DE OLHO NAS CRIANÇAS

Já foram identificados do Brasil casos da rara e misteriosa doença que atinge crianças e adolescentes e parece estar ligada ao novo coronavírus. Até o momento houve 71 registros por aqui, sendo 29 no Ceará, 22 no Rio de Janeiro, 18 no Pará e dois no Piauí. No mundo todo foram relatados cerca de 300 casos em vários países, como Espanha, França, Itália, Canadá e Estados Unidos. Febre, pressão baixa, conjuntivite, manchas no corpo, diarreia, náuseas e vômitos estão entre os sintomas da síndrome inflamatória multissistêmica (SIM-P), que ainda não foi completamente compreendida pelos cientistas. Segundo a Agência Brasil, o Ministério da Saúde está monitorando os casos.

SEU PEDIDO É UMA ORDEM

Na quarta-feira, um grupo de garimpeiros se encontrou com o ministro do Meio Ambiente Ricardo Salles pedindo a suspensão das operações de combate à atividade ilegal na Terra Indígena Munduruku, no Pará. Elas começaram há algumas semanas – num cenário de intensa pressão do mercado financeiro internacional –, com fiscais do Ibama desturindo equipamentos. Em protesto, garimpeiros chegaram a invadir a pista e impedir  a decolagem de um avião militar que dava suporte às fiscalizações. A resposta do Ministério da Defesa veio bem rápido: ontem, anunciou a suspensão da operação. A pasta disse ao Globo que está trazendo uma “comitiva” de representantes da região para uma reunião em Brasília.

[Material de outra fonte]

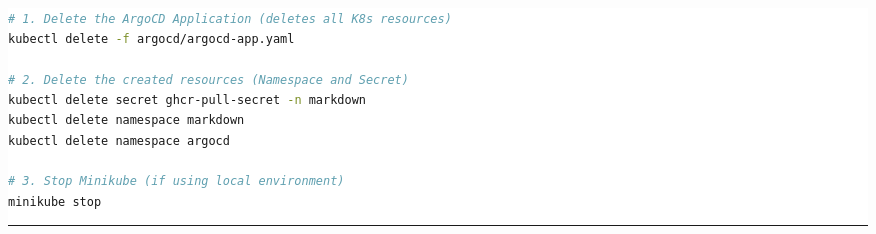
 ```bash
# 1. Delete the ArgoCD Application (deletes all K8s resources)
kubectl delete -f argocd/argocd-app.yaml

# 2. Delete the created resources (Namespace and Secret)
kubectl delete secret ghcr-pull-secret -n markdown
kubectl delete namespace markdown
kubectl delete namespace argocd

# 3. Stop Minikube (if using local environment)
minikube stop
```

---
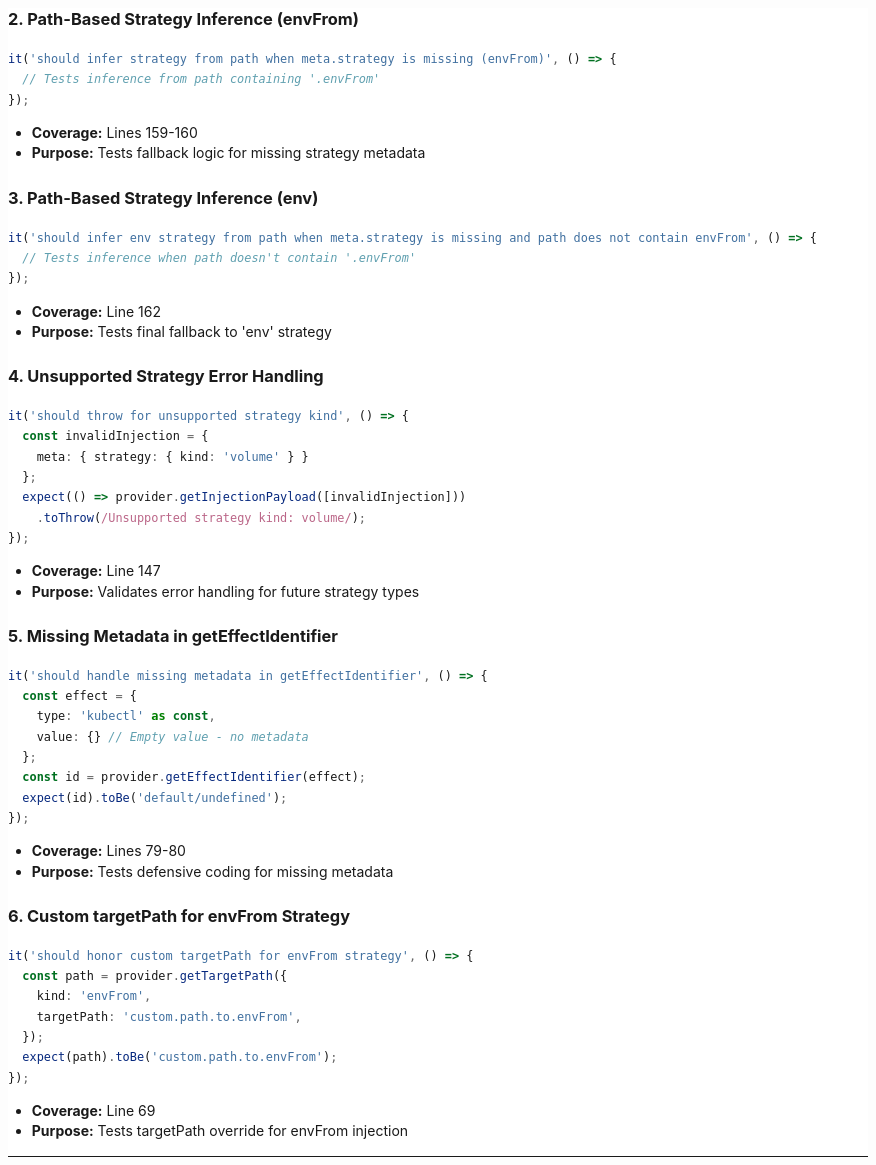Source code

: ### 2. **Path-Based Strategy Inference (envFrom)**
```typescript
it('should infer strategy from path when meta.strategy is missing (envFrom)', () => {
  // Tests inference from path containing '.envFrom'
});
```
- **Coverage:** Lines 159-160
- **Purpose:** Tests fallback logic for missing strategy metadata

### 3. **Path-Based Strategy Inference (env)**
```typescript
it('should infer env strategy from path when meta.strategy is missing and path does not contain envFrom', () => {
  // Tests inference when path doesn't contain '.envFrom'
});
```
- **Coverage:** Line 162
- **Purpose:** Tests final fallback to 'env' strategy

### 4. **Unsupported Strategy Error Handling**
```typescript
it('should throw for unsupported strategy kind', () => {
  const invalidInjection = {
    meta: { strategy: { kind: 'volume' } }
  };
  expect(() => provider.getInjectionPayload([invalidInjection]))
    .toThrow(/Unsupported strategy kind: volume/);
});
```
- **Coverage:** Line 147
- **Purpose:** Validates error handling for future strategy types

### 5. **Missing Metadata in getEffectIdentifier**
```typescript
it('should handle missing metadata in getEffectIdentifier', () => {
  const effect = {
    type: 'kubectl' as const,
    value: {} // Empty value - no metadata
  };
  const id = provider.getEffectIdentifier(effect);
  expect(id).toBe('default/undefined');
});
```
- **Coverage:** Lines 79-80
- **Purpose:** Tests defensive coding for missing metadata

### 6. **Custom targetPath for envFrom Strategy**
```typescript
it('should honor custom targetPath for envFrom strategy', () => {
  const path = provider.getTargetPath({
    kind: 'envFrom',
    targetPath: 'custom.path.to.envFrom',
  });
  expect(path).toBe('custom.path.to.envFrom');
});
```
- **Coverage:** Line 69
- **Purpose:** Tests targetPath override for envFrom injection

---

Já cansamos de dizer por aqui como o garimpo ilegal é, além de tudo, uma potente via para a transmissão da covid-19 em terras indígenas. Ontem mesmo mencionamos a ação da Articulação dos Povos Indígenas do Brasil (Apib) que pede a retirada de invasores de sete terras – e  como isso dividiu os ministros do STF na decisão sobre quando e como desilntrusão deve ser feita.

DE ONDE MENOS SE ESPERA

Cebola, alho, vinho e sais biliares são os ingredientes de uma poção para olhos usada 1,2 mil anos atrás. E receita, publicada com detalhes em um antigo manuscrito, pode ser uma das respostas para a resistência de bactérias aos medicamentos atuais. Em um artigo publicado na Nature e resumido na Folha, cientistas da Universidade de Warwick explicam como reproduziram e testaram o preparado, que se mostrou seguro e eficaz para combater os chamados biofilmes multicelulares (colônias de microrganismos que protegem as bactérias e reduzem a ação dos antibióticos). O remédio foi eficaz contra cinco bactérias encontradas em biofilmes que infectam diabéticos – mas só quando os ingredientes são combinados na proporção exata da receita original.

Os cientistas fazem parte de um grupo chamado Ancientbiotics que tem como foco o estudo de fórmulas medievais.  O Bald’s Leechbook, manuscrito de onde saiu o promissor colírio, é apenas uma das publicações investigadas. Outra, o Lilium Medicinae (do ano 1.305), descreve cerca de 6.000 ingredientes e 359 receitas para 110 doenças. Os pesquisadores já fizeram uma base de dados com as combinações sugeridas nesse livro, e o uso de inteligência artificial pode ajudar a identificar quais remédios devem ser mais promissores. Tanchagem, mel, romã e vinagre são ingredientes que aparecem sistematicamente.